┌─ TEXT EXTRACT
VIA EDGAR AND ELECTRONIC MAIL
 
David L. Orlic
Special Counsel
Office of Mergers and Acquisitions
United States Securities and Exchange Commission
Division of Corporation Finance
Mail Stop 3628
100 F Street, N.E.
Washington, D.C. 20549

 
Re:
Benchmark Electronics, Inc. (“BHE” or the “Company”)
 
Proxy Soliciting Materials on Schedule 14A (“Proxy Materials”)
 
Filed February 26, 2016 by Engaged Capital, LLC et al.
 
File No. 001-10560

Dear Mr. Orlic:
 
We acknowledge receipt of the comment letter of the Staff (the “Staff”) of the U.S. Securities and Exchange Commission (the “Commission”) dated March 3, 2016 (the “Staff Letter”) with regard to the above-referenced matter. We have reviewed the Staff Letter with our client, Engaged Capital, LLC and the other participants in its solicitation (collectively, “Engaged Capital”), and provide the following responses on Engaged Capital’s behalf.  For ease of reference, the comments in the Staff Letter are reproduced in italicized form below.  Terms that are not otherwise defined have the meanings ascribed to them in Engaged Capital’s press release issued on February 26, 2016 (the “Press Release”) as disclosed in the Proxy Materials.
 
General
 
1.
Please demonstrate your reasonable basis for the following beliefs:
 
 
·
“the Company intervened with Ms. Kelley’s employer in an attempt to pressure her to withdraw”
 
 
·
the Company has exhibited “a well-established pattern of entrenchment tactics”
└─
┌─ RECORDS PROVIDED
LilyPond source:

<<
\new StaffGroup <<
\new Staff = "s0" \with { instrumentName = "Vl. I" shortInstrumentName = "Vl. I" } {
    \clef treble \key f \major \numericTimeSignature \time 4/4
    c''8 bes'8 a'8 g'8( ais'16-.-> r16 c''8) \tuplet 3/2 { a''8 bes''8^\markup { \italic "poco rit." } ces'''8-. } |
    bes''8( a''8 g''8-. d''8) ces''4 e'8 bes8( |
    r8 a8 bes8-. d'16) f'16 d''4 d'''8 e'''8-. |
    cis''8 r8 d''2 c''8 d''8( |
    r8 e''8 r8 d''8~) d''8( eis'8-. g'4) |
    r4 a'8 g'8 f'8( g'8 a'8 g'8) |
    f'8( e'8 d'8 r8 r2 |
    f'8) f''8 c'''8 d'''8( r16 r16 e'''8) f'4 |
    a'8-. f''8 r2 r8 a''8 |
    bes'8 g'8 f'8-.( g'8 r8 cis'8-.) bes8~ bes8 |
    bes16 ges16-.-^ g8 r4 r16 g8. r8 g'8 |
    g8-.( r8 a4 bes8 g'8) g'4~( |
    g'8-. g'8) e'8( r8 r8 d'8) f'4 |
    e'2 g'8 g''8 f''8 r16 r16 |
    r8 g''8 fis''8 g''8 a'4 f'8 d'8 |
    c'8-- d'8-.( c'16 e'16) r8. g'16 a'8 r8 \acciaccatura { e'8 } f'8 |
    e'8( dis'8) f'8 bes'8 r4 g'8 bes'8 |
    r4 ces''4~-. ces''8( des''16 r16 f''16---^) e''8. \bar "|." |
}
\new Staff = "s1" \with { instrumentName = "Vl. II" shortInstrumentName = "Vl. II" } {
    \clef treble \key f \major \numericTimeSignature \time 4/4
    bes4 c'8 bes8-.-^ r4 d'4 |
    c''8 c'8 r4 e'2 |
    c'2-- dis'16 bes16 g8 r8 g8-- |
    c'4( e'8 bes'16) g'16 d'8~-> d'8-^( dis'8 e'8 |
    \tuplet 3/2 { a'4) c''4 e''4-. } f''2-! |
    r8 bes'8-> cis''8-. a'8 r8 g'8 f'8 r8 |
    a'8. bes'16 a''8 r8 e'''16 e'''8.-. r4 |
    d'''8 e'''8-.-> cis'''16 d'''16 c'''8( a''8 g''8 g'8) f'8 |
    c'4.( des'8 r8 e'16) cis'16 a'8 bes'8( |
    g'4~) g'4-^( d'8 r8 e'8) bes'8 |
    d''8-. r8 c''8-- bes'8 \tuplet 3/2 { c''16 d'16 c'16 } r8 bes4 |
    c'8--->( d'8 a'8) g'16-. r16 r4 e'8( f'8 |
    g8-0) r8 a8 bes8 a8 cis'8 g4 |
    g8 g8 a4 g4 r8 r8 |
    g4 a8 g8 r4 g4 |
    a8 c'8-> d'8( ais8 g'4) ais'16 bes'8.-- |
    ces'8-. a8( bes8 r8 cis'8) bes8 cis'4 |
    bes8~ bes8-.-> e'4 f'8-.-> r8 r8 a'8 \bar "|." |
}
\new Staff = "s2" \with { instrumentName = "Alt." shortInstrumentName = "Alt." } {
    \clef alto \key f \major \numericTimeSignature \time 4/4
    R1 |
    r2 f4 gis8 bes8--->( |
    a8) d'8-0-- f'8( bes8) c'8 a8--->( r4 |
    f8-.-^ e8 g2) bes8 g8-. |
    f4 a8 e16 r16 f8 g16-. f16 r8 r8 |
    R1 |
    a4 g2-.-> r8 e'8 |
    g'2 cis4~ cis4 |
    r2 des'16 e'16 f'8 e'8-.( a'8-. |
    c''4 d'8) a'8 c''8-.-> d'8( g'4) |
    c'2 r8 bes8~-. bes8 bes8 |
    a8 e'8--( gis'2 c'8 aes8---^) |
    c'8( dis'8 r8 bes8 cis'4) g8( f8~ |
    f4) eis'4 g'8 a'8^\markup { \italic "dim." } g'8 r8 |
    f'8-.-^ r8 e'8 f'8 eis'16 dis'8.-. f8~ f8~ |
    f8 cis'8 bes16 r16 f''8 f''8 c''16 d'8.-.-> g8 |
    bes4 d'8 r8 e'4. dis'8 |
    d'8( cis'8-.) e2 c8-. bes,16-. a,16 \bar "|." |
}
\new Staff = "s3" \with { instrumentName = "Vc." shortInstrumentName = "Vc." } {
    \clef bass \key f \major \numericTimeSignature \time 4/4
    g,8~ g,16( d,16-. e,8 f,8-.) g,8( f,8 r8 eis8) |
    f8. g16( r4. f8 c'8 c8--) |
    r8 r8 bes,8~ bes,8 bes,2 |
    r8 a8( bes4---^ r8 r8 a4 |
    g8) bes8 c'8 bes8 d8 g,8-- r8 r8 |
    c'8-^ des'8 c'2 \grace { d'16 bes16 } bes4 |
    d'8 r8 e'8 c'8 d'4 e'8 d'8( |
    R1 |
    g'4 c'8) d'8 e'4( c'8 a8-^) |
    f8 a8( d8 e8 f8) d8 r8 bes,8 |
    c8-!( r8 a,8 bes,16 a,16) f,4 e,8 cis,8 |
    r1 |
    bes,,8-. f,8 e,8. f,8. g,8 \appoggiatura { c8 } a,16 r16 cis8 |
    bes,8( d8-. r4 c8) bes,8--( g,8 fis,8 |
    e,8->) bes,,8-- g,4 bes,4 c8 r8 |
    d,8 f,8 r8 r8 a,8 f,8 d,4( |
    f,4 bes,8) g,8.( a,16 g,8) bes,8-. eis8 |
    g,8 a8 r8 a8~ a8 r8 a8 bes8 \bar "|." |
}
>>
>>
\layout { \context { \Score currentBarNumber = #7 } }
└─
WRITTEN TASK 1:
In the letter responding to the SEC Staff, why are the Staff's comments reproduced in italicized form?
WRITTEN TASK 2:
Answer these questions from the letter responding to the SEC Staff:
(a) On whose behalf are the responses provided?
(b) What is the date of the Staff Letter?
(c) Which file number is given for the matter?
WRITTEN TASK 3:
Continue the letter to the SEC's Office of Mergers and Acquisitions, starting after its last line.

REPLY 1:
The Staff's comments are reproduced in italics for ease of reference.

REPLY 2:
(a) Engaged Capital, LLC and the other participants in its solicitation, together called "Engaged Capital."
(b) March 3, 2016.
(c) File No. 001-10560.

REPLY 3:
Engaged Capital acknowledges the Staff’s comment and offers the Staff the following support on a supplemental basis.  Engaged Capital was informed on a confidential basis by a reliable source that Avnet, Inc. (“Avnet”), Ms. Kelley’s employer and a supplier of BHE, was contacted by BHE regarding Ms. Kelley’s agreement to serve as a nominee of Engaged Capital for election to the BHE Board at its 2016 Annual Meeting.  The confidential source further advised Engaged Capital that the Company expressed discontent to Avnet with Ms. Kelley’s service as a nominee of Engaged Capital given its relationship with BHE and indicated that her continued service as Engaged Capital’s nominee may impair the relationship between Avnet and the Company moving forward. Ms. Kelley thereafter notified Engaged Capital that she was withdrawing as its nominee.  Notably, Ms. Kelley had already obtained Avnet’s prior written consent before she agreed to serve as a nominee of Engaged Capital.  According to Engaged Capital’s confidential source BHE had asked Avnet to publicly disclose Ms. Kelley’s withdrawal in an Avnet press release which Avnet ultimately decided not to do.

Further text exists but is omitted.